What the task requires:
Once the pictures are set aside, output all the records exactly.

________________________

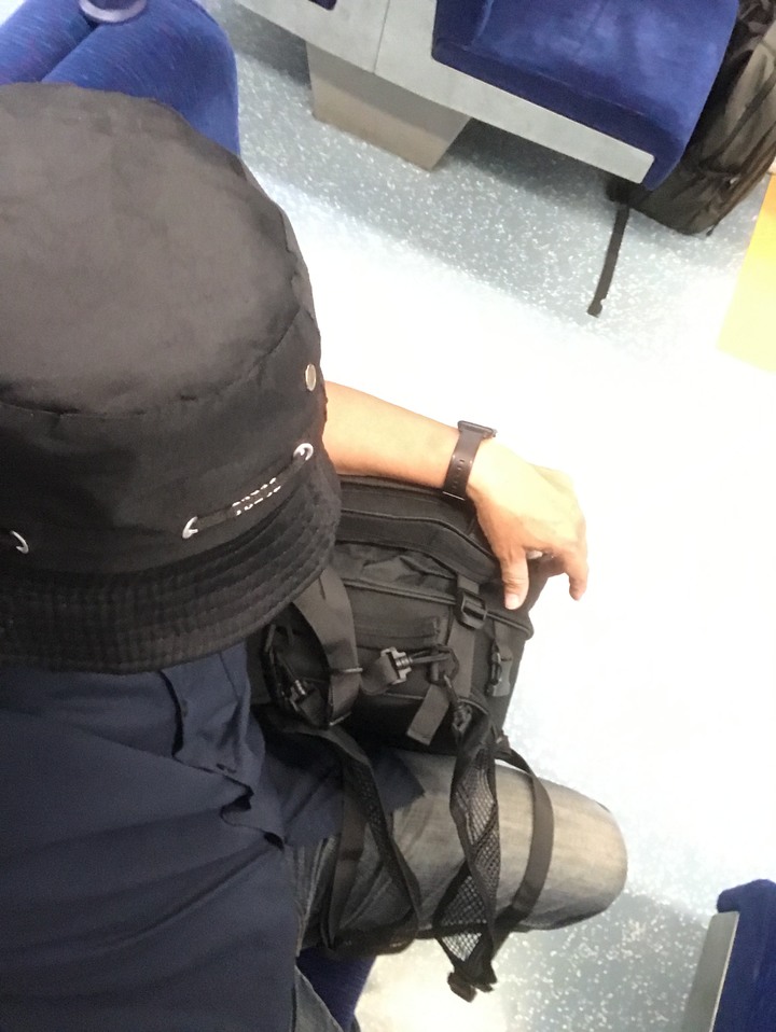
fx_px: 955
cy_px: 516
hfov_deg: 44.2
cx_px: 388
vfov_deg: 56.8
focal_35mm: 32
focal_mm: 2.87
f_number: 2.2
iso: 320
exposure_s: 1/15
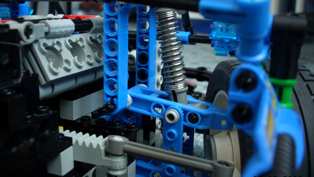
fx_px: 341
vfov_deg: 29.0
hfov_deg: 49.4
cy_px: 86
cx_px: 157
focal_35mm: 41
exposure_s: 1/5.4
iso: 200
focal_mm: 6.2
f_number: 2.8
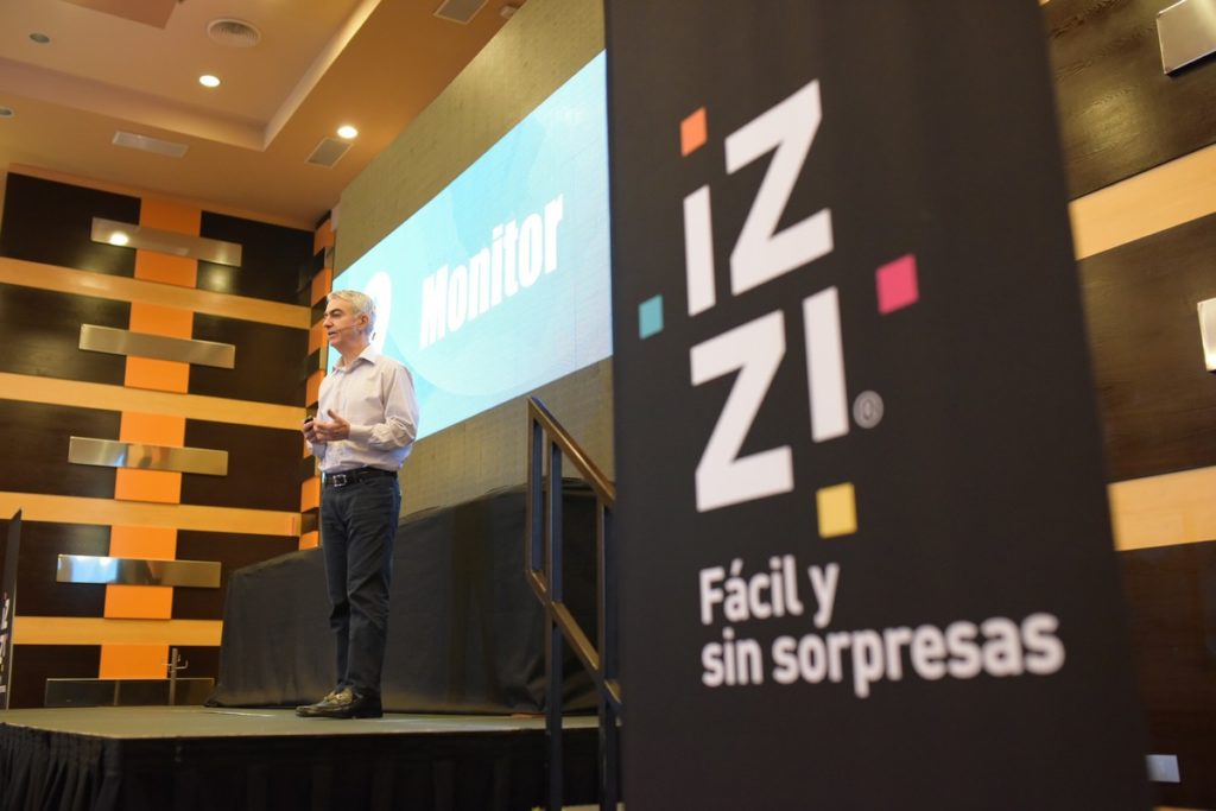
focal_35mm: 35
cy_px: 406
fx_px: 1182
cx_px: 608
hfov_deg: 54.4
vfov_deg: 37.9
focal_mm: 35
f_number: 2.8
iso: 3600
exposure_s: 1/80
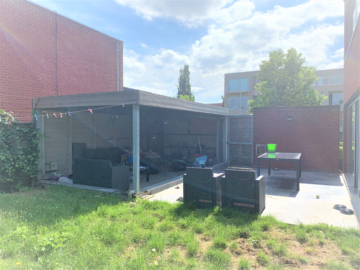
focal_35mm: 26
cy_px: 135
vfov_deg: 53.1
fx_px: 270
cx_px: 180
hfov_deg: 67.3
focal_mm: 4.25
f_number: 1.8
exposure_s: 1/3086
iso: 25
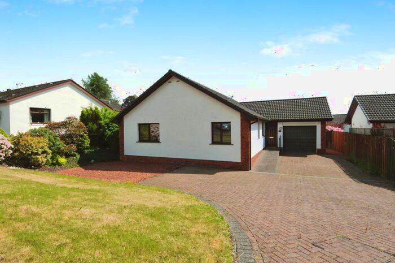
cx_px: 198
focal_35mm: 18
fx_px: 197
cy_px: 132
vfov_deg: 67.3
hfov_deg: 90.1
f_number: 7.1
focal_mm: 12
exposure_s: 1/500
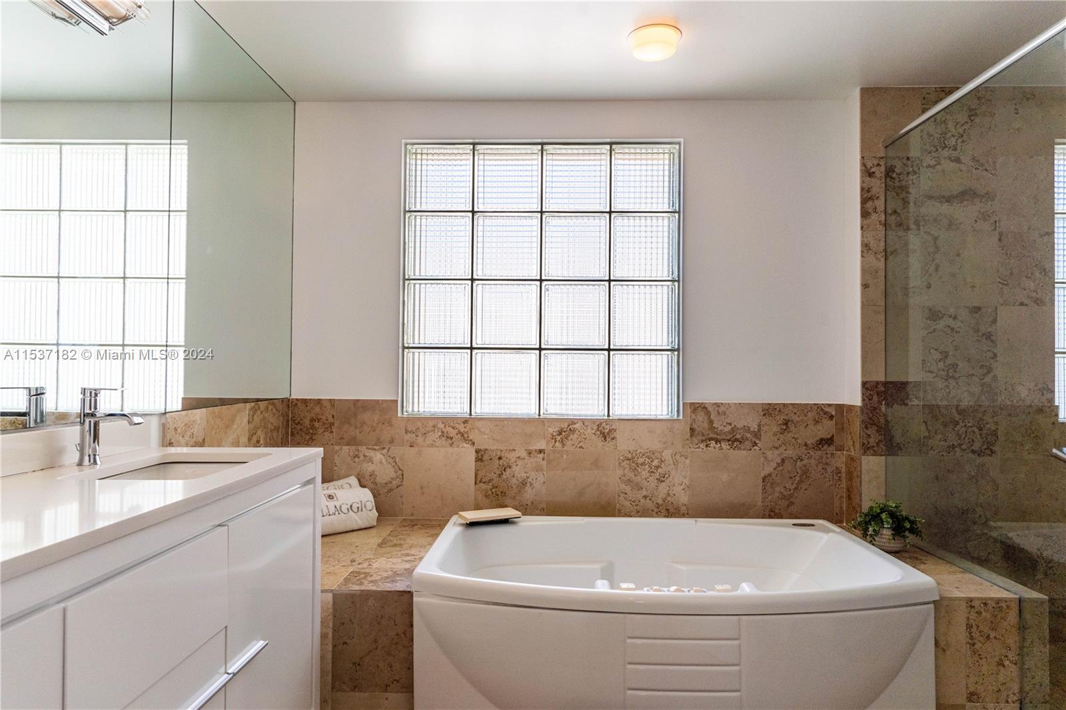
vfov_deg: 53.1
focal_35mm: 24
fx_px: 710
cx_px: 533
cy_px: 355
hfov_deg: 73.8
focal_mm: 24
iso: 250
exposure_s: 1/4000
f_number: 8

________________________

Reply to the exercise:
fx_px: 955
cy_px: 516
hfov_deg: 44.2
cx_px: 388
vfov_deg: 56.8
focal_35mm: 32
focal_mm: 2.87
f_number: 2.2
iso: 320
exposure_s: 1/15
fx_px: 341
vfov_deg: 29.0
hfov_deg: 49.4
cy_px: 86
cx_px: 157
focal_35mm: 41
exposure_s: 1/5.4
iso: 200
focal_mm: 6.2
f_number: 2.8
focal_35mm: 35
cy_px: 406
fx_px: 1182
cx_px: 608
hfov_deg: 54.4
vfov_deg: 37.9
focal_mm: 35
f_number: 2.8
iso: 3600
exposure_s: 1/80
focal_35mm: 26
cy_px: 135
vfov_deg: 53.1
fx_px: 270
cx_px: 180
hfov_deg: 67.3
focal_mm: 4.25
f_number: 1.8
exposure_s: 1/3086
iso: 25
cx_px: 198
focal_35mm: 18
fx_px: 197
cy_px: 132
vfov_deg: 67.3
hfov_deg: 90.1
f_number: 7.1
focal_mm: 12
exposure_s: 1/500
vfov_deg: 53.1
focal_35mm: 24
fx_px: 710
cx_px: 533
cy_px: 355
hfov_deg: 73.8
focal_mm: 24
iso: 250
exposure_s: 1/4000
f_number: 8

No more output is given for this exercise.